LISTED ENTRIES:
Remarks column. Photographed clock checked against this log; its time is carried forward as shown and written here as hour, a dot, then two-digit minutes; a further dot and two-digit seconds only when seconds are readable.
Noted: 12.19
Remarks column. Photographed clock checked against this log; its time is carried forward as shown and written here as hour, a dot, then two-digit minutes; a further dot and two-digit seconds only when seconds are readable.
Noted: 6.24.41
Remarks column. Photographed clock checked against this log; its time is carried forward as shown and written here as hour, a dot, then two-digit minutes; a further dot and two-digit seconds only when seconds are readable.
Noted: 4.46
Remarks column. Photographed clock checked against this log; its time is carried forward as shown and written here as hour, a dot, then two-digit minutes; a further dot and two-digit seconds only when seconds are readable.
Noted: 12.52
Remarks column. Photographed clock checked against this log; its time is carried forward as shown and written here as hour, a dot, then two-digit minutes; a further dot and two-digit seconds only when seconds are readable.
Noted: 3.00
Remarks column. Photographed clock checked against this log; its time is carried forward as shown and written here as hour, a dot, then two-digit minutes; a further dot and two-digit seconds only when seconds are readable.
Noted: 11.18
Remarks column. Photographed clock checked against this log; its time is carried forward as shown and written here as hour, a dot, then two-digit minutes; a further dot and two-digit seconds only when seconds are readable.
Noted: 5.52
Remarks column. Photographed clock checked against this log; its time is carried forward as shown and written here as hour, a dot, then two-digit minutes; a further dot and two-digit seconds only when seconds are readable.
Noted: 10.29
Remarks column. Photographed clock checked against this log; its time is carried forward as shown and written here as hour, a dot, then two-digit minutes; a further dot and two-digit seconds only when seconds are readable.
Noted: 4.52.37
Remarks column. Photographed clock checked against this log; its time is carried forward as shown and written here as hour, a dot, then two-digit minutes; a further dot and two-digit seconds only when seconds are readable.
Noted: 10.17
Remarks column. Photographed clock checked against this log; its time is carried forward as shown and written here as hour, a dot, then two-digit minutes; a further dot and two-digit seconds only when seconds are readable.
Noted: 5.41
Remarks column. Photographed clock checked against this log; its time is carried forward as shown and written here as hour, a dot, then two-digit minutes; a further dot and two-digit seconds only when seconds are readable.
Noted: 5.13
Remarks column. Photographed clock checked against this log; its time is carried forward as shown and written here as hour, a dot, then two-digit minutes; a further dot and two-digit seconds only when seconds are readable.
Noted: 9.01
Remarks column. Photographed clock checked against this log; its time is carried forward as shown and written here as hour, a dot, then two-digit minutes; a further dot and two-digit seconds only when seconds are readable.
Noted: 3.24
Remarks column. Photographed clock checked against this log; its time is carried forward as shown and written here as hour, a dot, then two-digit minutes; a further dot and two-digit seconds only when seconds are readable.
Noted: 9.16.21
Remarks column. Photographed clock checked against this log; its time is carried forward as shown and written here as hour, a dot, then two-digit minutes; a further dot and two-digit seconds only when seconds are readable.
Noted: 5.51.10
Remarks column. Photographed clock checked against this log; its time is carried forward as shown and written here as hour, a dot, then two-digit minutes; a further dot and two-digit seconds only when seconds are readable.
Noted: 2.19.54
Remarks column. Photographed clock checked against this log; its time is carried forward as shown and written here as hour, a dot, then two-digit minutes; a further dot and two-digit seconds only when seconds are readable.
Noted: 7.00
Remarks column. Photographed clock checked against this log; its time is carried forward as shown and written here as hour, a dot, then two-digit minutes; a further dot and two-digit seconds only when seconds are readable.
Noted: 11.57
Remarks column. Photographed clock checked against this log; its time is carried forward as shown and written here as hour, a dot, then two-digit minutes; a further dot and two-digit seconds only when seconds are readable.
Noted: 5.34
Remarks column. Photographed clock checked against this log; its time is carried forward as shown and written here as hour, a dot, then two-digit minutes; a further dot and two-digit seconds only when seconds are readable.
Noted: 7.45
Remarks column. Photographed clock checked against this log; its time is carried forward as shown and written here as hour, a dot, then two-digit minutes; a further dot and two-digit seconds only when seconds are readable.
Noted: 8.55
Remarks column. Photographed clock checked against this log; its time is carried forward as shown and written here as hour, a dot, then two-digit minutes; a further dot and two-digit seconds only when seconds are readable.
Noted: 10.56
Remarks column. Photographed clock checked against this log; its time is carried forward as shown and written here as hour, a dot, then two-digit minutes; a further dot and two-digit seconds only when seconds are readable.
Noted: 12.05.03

WHAT TO WORK ON: Rewrite all the lines above, swapping "Noted" for "Recorded" wherever it appears and leaving everything else untouched.

FINAL RESULT:
Remarks column. Photographed clock checked against this log; its time is carried forward as shown and written here as hour, a dot, then two-digit minutes; a further dot and two-digit seconds only when seconds are readable.
Recorded: 12.19
Remarks column. Photographed clock checked against this log; its time is carried forward as shown and written here as hour, a dot, then two-digit minutes; a further dot and two-digit seconds only when seconds are readable.
Recorded: 6.24.41
Remarks column. Photographed clock checked against this log; its time is carried forward as shown and written here as hour, a dot, then two-digit minutes; a further dot and two-digit seconds only when seconds are readable.
Recorded: 4.46
Remarks column. Photographed clock checked against this log; its time is carried forward as shown and written here as hour, a dot, then two-digit minutes; a further dot and two-digit seconds only when seconds are readable.
Recorded: 12.52
Remarks column. Photographed clock checked against this log; its time is carried forward as shown and written here as hour, a dot, then two-digit minutes; a further dot and two-digit seconds only when seconds are readable.
Recorded: 3.00
Remarks column. Photographed clock checked against this log; its time is carried forward as shown and written here as hour, a dot, then two-digit minutes; a further dot and two-digit seconds only when seconds are readable.
Recorded: 11.18
Remarks column. Photographed clock checked against this log; its time is carried forward as shown and written here as hour, a dot, then two-digit minutes; a further dot and two-digit seconds only when seconds are readable.
Recorded: 5.52
Remarks column. Photographed clock checked against this log; its time is carried forward as shown and written here as hour, a dot, then two-digit minutes; a further dot and two-digit seconds only when seconds are readable.
Recorded: 10.29
Remarks column. Photographed clock checked against this log; its time is carried forward as shown and written here as hour, a dot, then two-digit minutes; a further dot and two-digit seconds only when seconds are readable.
Recorded: 4.52.37
Remarks column. Photographed clock checked against this log; its time is carried forward as shown and written here as hour, a dot, then two-digit minutes; a further dot and two-digit seconds only when seconds are readable.
Recorded: 10.17
Remarks column. Photographed clock checked against this log; its time is carried forward as shown and written here as hour, a dot, then two-digit minutes; a further dot and two-digit seconds only when seconds are readable.
Recorded: 5.41
Remarks column. Photographed clock checked against this log; its time is carried forward as shown and written here as hour, a dot, then two-digit minutes; a further dot and two-digit seconds only when seconds are readable.
Recorded: 5.13
Remarks column. Photographed clock checked against this log; its time is carried forward as shown and written here as hour, a dot, then two-digit minutes; a further dot and two-digit seconds only when seconds are readable.
Recorded: 9.01
Remarks column. Photographed clock checked against this log; its time is carried forward as shown and written here as hour, a dot, then two-digit minutes; a further dot and two-digit seconds only when seconds are readable.
Recorded: 3.24
Remarks column. Photographed clock checked against this log; its time is carried forward as shown and written here as hour, a dot, then two-digit minutes; a further dot and two-digit seconds only when seconds are readable.
Recorded: 9.16.21
Remarks column. Photographed clock checked against this log; its time is carried forward as shown and written here as hour, a dot, then two-digit minutes; a further dot and two-digit seconds only when seconds are readable.
Recorded: 5.51.10
Remarks column. Photographed clock checked against this log; its time is carried forward as shown and written here as hour, a dot, then two-digit minutes; a further dot and two-digit seconds only when seconds are readable.
Recorded: 2.19.54
Remarks column. Photographed clock checked against this log; its time is carried forward as shown and written here as hour, a dot, then two-digit minutes; a further dot and two-digit seconds only when seconds are readable.
Recorded: 7.00
Remarks column. Photographed clock checked against this log; its time is carried forward as shown and written here as hour, a dot, then two-digit minutes; a further dot and two-digit seconds only when seconds are readable.
Recorded: 11.57
Remarks column. Photographed clock checked against this log; its time is carried forward as shown and written here as hour, a dot, then two-digit minutes; a further dot and two-digit seconds only when seconds are readable.
Recorded: 5.34
Remarks column. Photographed clock checked against this log; its time is carried forward as shown and written here as hour, a dot, then two-digit minutes; a further dot and two-digit seconds only when seconds are readable.
Recorded: 7.45
Remarks column. Photographed clock checked against this log; its time is carried forward as shown and written here as hour, a dot, then two-digit minutes; a further dot and two-digit seconds only when seconds are readable.
Recorded: 8.55
Remarks column. Photographed clock checked against this log; its time is carried forward as shown and written here as hour, a dot, then two-digit minutes; a further dot and two-digit seconds only when seconds are readable.
Recorded: 10.56
Remarks column. Photographed clock checked against this log; its time is carried forward as shown and written here as hour, a dot, then two-digit minutes; a further dot and two-digit seconds only when seconds are readable.
Recorded: 12.05.03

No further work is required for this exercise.